As Kiil leaves, Hovstad and Aslaksen enter. They also have a deal for Stockmann. They know that Kiil has been buying up stocks, and they propose to put the People's Herald at the doctor's disposal once he has control of the baths and let him pretend to fix the baths. They remind him that the press has a great deal of power in a free society. All they want is compensation to keep the paper in business. The doctor sarcastically responds that it would be a shame for a friend of the people like the People's Herald to go out of business, but since he is an enemy of the people, he could care less. He lunges for his cane and tries to drive the newspapermen out the window into the gutter. They manage to escape.
Mrs. Stockmann, Petra, and Captain Horster want to know what is going on, but before the doctor tells them, he writes "No!" three times on a card and sends it to Morten Kiil. He announces to his family that they are not going to sail for the New World but instead are going to stay and fight. Captain Horster invites them to stay in his house. He will continue his medical practice with the poorest patients, as everyone else will refuse him. He embraces his wife and asks her to look at how beautifully the sun is shining. He resolves to hunt down the wolves that control the city, and his only regret is that he doesn't know any men who can continue the mission after he dies. The doctor's sons arrive, having been sent home because they got into a fight. The doctor decides that he will set up a school for poor children in the great hall where he was branded an enemy of the people. Mrs. Stockmann, however, is still worried that the "wolves" might hunt him down. He replies that he is stronger than the wolves, because he stands alone.

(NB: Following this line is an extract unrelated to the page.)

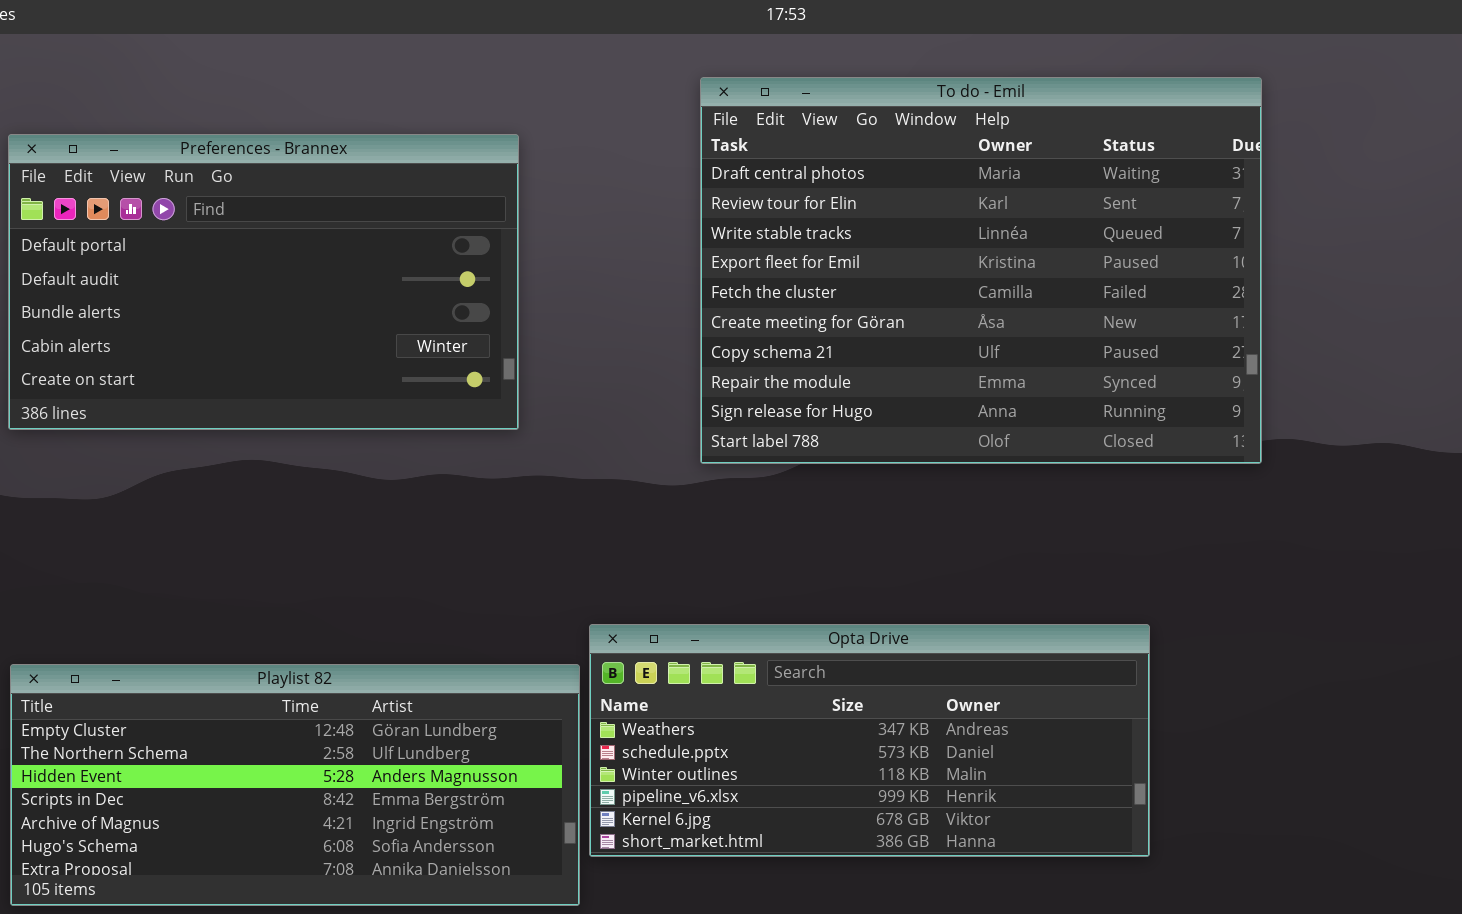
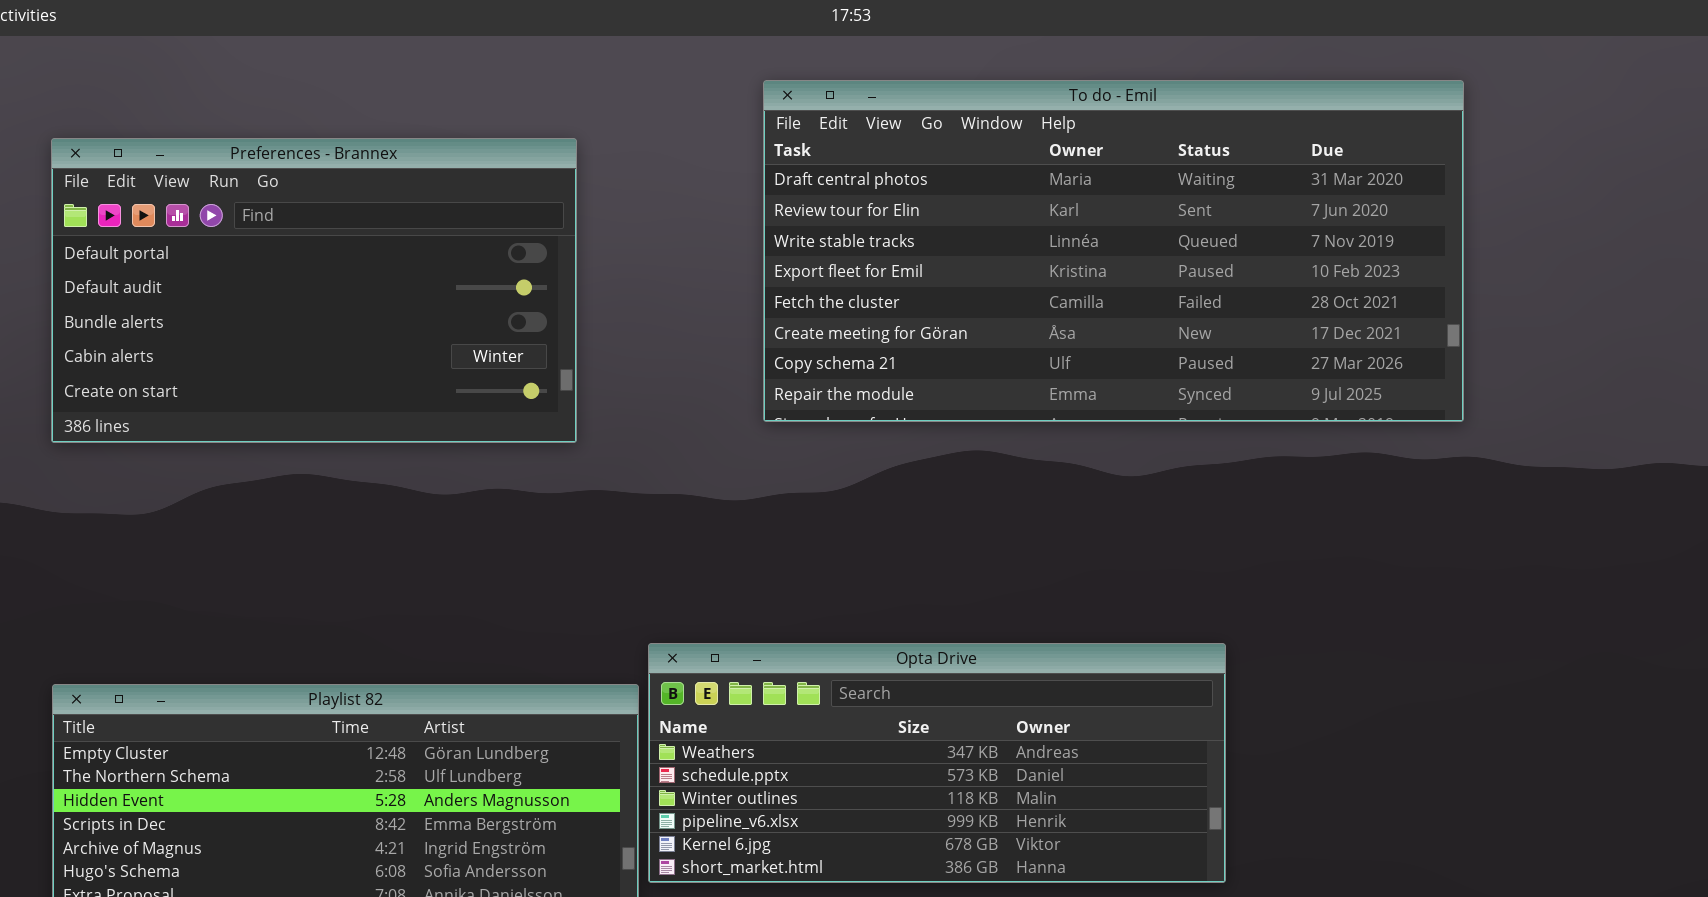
To do - Emil: [700,77,1262,464] -> [763,80,1464,422], resized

By the end of An Enemy of the People, Dr. Stockmann's position has changed several times. Sometimes he seems to be proud that he is "an enemy of the people," but early in Act V he says that the words wound him and are lodged in his heart. What is consistent is a sense of honor and a short temper. His partial embrace of the title enemy of the people is full of sarcasm, as seen when he turns on Hovstad and Aslaksen with his cane. He spoke out against the tyranny of the majority, but he still sees that men like Hovstad have a lot of control, and he is sincerely happy to be Hovstad's enemy. Thus, he eagerly calls himself an enemy of the people to Hovstad's face, implying that corrupt Hovstad is the real enemy.
As righteous as Dr. Stockmann may be, we should note that he certainly makes things hard for himself. This is best captured in his decision to remain in town. He decides to stay because he is incredibly angry, and he wants to keep fighting. In Act II, we see the mayor accuse Dr. Stockmann of being forever resentful of authority, implying that the doctor has a history of attacking authority. Thus, Dr. Stockmann's position at the end of the play is as much a result of his morals as of his naturally defiant personality.
The end of the play provides an interesting contrast between Mrs. Stockmann and Petra. Mrs. Stockmann accepts her husband's eccentric behavior. Petra, on the other hand, eagerly supports him. When he remarks that he doesn't know who will carry on after he dies, Petra says that problem will be solved in time. Clearly, Petra can follow him--only she isn't a man. Ibsen is highly conscious of gender issues. In a play otherwise about the extent to which a free democracy is not free, Ibsen finds room to speak up for women. He also shows that the doctor's ideas, too, can be old-fashioned.